The Financial Services Authority (FSA) has decided it will develop a ‘menu’ approach to deal with concerns over the commission bias raised by consultation paper CP121.
The announcement was the first outcome of its consultation on the reform of polarisation. In CP121 the FSA proposed that in the future IFAs would operate a method of charging clients known as a ‘defined payment scheme’ (DPS), but following industry responses the FSA will now be developing a ‘menu’ approach.
The move means that plans to drop commission charges and replace them with an hourly fee rate, will instead be replaced by a ‘menu’ that allows clients to choose how they pay for advice.
David Severn, head of retail projects at the FSA, said: ‘Some constructive proposals came forward in the responses to CP121 and, of those, the menu option offers the best route for us to achieve our objectives. Importantly it will ensure the form and level of adviser remuneration ‘ and scope for negotiation ‘ is signalled to the customer up front.’
The Association of Independent Financial Advisers (AIFA) and IFA Promotion, which proposed the menu approach, welcomed the announcement.

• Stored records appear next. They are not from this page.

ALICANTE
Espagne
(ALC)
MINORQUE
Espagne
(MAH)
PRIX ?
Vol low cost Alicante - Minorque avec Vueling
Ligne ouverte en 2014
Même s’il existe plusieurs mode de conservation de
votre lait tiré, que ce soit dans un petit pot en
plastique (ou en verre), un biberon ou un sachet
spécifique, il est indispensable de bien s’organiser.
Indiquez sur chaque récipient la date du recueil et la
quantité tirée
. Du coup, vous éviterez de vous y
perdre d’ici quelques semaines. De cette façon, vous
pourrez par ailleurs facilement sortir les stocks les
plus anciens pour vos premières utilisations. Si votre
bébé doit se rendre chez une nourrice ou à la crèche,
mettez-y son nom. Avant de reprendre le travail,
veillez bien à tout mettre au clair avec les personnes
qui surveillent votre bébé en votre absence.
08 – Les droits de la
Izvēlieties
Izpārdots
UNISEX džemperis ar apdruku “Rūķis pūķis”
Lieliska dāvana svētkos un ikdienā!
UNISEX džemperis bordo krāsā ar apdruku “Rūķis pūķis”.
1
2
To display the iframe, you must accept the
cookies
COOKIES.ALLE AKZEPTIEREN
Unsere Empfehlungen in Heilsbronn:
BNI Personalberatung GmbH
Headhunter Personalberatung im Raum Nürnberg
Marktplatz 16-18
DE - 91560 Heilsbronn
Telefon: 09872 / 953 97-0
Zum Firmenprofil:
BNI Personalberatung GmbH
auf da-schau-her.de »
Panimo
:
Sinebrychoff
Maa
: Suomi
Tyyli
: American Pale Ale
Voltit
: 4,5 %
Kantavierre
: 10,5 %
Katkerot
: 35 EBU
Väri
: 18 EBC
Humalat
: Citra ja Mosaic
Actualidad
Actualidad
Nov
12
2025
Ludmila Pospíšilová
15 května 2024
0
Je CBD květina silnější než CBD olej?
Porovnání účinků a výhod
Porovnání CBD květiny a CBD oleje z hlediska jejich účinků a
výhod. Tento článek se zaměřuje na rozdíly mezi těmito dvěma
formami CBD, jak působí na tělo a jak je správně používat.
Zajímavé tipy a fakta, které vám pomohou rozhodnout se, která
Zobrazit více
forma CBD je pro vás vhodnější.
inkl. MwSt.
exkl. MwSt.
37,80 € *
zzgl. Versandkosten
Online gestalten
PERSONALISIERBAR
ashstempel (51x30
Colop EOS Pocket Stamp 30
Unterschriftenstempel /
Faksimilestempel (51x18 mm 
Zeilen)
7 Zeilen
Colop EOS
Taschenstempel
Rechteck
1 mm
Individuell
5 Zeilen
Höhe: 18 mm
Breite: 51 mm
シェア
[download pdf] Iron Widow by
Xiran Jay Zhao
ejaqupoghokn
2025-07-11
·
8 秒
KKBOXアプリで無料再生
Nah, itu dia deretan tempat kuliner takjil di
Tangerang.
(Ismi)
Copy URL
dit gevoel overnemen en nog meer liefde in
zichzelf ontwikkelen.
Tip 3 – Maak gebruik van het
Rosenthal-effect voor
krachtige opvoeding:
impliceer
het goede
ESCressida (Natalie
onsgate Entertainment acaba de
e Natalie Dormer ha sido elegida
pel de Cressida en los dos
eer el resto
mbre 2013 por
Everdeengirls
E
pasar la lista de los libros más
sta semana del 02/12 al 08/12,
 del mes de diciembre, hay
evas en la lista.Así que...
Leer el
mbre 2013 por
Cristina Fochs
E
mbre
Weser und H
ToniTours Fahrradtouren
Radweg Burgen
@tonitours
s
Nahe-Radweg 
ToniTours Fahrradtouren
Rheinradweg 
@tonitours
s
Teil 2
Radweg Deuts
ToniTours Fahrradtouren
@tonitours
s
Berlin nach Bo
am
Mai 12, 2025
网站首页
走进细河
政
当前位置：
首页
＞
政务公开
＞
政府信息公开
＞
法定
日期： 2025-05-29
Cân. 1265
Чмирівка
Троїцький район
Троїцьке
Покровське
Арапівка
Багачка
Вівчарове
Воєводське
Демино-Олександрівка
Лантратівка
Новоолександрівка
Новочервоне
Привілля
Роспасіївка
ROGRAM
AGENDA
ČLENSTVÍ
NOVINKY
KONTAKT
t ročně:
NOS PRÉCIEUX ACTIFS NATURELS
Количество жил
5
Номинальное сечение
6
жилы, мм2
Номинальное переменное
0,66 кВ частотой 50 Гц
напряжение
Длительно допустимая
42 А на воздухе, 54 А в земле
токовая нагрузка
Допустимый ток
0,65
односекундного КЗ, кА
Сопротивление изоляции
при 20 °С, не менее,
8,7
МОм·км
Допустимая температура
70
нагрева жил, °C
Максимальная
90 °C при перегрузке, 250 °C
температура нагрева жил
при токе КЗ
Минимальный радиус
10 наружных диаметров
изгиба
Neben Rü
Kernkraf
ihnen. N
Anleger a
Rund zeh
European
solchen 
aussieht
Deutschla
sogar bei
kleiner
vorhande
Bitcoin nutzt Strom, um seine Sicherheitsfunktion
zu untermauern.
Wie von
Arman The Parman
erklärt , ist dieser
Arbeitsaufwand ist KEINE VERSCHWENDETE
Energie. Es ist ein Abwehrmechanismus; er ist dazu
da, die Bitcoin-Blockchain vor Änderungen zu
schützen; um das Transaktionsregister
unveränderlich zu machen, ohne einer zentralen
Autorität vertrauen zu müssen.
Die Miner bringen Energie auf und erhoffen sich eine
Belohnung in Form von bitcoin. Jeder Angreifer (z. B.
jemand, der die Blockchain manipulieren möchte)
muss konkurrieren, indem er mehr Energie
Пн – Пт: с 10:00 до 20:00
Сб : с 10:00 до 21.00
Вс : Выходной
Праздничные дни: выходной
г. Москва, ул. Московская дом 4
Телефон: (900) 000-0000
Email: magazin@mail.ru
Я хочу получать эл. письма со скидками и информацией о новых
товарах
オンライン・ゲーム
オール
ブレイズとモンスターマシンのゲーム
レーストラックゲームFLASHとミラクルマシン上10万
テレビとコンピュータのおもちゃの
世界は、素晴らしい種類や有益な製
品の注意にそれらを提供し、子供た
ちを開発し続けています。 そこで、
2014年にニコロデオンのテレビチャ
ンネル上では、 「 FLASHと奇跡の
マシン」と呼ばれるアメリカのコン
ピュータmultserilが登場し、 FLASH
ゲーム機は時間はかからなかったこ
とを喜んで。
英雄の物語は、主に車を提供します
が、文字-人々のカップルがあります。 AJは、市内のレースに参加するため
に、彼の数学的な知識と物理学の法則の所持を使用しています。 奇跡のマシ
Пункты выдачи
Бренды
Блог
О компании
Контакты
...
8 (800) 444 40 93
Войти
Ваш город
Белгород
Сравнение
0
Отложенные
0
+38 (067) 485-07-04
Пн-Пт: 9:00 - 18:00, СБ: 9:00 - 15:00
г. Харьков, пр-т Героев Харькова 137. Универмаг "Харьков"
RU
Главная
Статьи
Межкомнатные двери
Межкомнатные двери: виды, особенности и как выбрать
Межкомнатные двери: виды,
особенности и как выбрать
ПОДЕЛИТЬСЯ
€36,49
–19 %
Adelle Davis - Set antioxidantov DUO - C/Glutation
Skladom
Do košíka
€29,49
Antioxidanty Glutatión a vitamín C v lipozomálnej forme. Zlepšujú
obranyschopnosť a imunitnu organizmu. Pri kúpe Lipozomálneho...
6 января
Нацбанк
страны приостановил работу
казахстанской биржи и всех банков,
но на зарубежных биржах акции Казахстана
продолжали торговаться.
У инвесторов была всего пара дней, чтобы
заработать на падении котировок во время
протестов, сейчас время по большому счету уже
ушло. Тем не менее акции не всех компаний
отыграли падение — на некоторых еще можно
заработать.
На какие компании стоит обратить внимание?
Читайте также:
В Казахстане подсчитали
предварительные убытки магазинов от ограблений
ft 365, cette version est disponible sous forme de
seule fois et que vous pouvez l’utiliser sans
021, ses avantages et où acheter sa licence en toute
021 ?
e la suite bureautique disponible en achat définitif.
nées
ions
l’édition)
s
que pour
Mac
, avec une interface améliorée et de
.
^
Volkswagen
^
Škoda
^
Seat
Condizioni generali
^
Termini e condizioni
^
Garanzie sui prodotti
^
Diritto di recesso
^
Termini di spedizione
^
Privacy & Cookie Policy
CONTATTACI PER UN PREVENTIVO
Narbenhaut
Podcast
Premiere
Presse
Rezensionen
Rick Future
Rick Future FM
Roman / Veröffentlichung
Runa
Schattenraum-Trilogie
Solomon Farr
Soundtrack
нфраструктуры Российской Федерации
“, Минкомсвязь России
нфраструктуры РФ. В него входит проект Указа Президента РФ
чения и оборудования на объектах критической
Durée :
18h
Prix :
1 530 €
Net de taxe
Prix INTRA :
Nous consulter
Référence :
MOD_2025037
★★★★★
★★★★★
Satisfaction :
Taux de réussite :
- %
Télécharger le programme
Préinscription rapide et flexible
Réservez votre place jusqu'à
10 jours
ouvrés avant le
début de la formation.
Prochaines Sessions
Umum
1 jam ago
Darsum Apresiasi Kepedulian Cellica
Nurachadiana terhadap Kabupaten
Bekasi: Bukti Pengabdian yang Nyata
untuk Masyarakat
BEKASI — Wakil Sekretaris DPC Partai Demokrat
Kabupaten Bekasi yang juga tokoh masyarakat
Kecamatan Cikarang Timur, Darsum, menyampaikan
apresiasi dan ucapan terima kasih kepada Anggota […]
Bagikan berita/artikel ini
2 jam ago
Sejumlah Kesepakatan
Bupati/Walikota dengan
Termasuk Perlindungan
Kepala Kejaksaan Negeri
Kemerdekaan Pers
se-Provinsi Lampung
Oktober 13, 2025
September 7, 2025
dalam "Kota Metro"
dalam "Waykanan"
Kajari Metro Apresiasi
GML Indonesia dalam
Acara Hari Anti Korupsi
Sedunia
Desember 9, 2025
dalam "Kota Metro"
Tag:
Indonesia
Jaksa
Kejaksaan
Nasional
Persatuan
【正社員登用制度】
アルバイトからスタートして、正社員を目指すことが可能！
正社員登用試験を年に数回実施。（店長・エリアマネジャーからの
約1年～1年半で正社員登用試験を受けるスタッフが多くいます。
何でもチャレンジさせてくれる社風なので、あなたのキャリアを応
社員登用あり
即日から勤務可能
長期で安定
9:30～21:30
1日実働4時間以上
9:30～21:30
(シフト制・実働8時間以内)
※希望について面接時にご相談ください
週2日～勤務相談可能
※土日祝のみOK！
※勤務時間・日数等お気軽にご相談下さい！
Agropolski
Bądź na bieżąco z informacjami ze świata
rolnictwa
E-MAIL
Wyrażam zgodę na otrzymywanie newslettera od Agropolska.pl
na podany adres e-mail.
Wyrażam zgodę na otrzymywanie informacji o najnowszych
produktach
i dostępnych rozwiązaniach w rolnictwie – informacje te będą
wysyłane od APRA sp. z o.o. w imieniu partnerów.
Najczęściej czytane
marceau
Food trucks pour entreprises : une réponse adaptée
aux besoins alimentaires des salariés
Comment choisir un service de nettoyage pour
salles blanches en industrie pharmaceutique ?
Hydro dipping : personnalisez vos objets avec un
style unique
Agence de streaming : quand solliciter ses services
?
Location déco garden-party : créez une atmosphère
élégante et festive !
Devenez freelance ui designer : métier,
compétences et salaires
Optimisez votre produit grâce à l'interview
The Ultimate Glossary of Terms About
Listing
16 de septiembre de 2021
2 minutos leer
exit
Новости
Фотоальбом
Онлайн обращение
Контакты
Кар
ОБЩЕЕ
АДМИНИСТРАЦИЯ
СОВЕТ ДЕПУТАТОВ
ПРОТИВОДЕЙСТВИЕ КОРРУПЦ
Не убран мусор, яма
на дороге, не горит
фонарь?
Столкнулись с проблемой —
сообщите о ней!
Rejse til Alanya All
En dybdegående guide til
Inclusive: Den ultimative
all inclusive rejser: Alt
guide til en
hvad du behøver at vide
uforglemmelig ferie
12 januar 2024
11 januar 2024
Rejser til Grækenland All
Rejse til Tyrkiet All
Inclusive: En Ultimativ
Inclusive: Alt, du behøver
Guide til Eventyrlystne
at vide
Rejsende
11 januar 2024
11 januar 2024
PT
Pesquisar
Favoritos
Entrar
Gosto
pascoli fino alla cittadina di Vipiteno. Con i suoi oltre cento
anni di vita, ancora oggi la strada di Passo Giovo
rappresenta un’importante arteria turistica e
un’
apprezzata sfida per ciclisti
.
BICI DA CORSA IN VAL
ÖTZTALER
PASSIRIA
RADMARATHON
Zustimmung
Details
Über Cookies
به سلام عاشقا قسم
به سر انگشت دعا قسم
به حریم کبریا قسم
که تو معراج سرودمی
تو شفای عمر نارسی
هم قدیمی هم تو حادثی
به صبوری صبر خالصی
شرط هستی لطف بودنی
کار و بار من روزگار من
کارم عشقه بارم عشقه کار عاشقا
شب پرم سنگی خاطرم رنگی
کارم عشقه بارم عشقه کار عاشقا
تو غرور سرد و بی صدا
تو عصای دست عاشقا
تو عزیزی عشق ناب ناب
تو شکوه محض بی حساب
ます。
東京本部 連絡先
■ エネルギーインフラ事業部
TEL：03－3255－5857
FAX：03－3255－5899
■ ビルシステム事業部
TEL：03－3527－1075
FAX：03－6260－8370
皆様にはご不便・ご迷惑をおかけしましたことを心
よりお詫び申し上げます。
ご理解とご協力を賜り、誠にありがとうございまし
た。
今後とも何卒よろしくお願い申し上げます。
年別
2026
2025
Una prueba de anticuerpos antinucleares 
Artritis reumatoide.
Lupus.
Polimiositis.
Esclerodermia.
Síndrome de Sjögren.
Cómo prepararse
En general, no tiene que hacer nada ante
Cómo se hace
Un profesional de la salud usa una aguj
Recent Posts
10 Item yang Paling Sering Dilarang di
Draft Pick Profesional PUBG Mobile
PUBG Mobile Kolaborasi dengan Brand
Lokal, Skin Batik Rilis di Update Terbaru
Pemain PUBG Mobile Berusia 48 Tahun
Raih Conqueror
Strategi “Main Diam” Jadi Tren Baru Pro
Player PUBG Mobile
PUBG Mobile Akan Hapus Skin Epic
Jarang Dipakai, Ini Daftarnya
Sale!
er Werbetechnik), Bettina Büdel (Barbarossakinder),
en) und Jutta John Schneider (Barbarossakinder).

Paul Smee, director general of AIFA, said: ‘We have said all along the defined payment scheme would be a disaster and would severely reduce the availability of independent financial advice. The menu sets the cost of advice within its value. Another advantage is that it can be used in different distribution channels.’
Adviser firms also praised the about turn, but there were suggestions it should have gone further.
Anna Bowes, savings and investments manager at Chase de Vere Investments, said too much emphasis was being placed on the price of advice.
Bowes said: ‘If consumers are to take advice they need to feel comfortable with both the company and the adviser. Price will only be a small part of this decision. The company’s approach to research, compliance and training will be important.’
However, there were still calls for the FSA to do more to remove the confusion for consumers between independent, multi-tied and tied advisers.
‘If a client is unaware whether they are receiving truly independent advice, or advice which is restricted to just a few product providers, how can they decide whether they are being charged the right amount?’ Bowes said.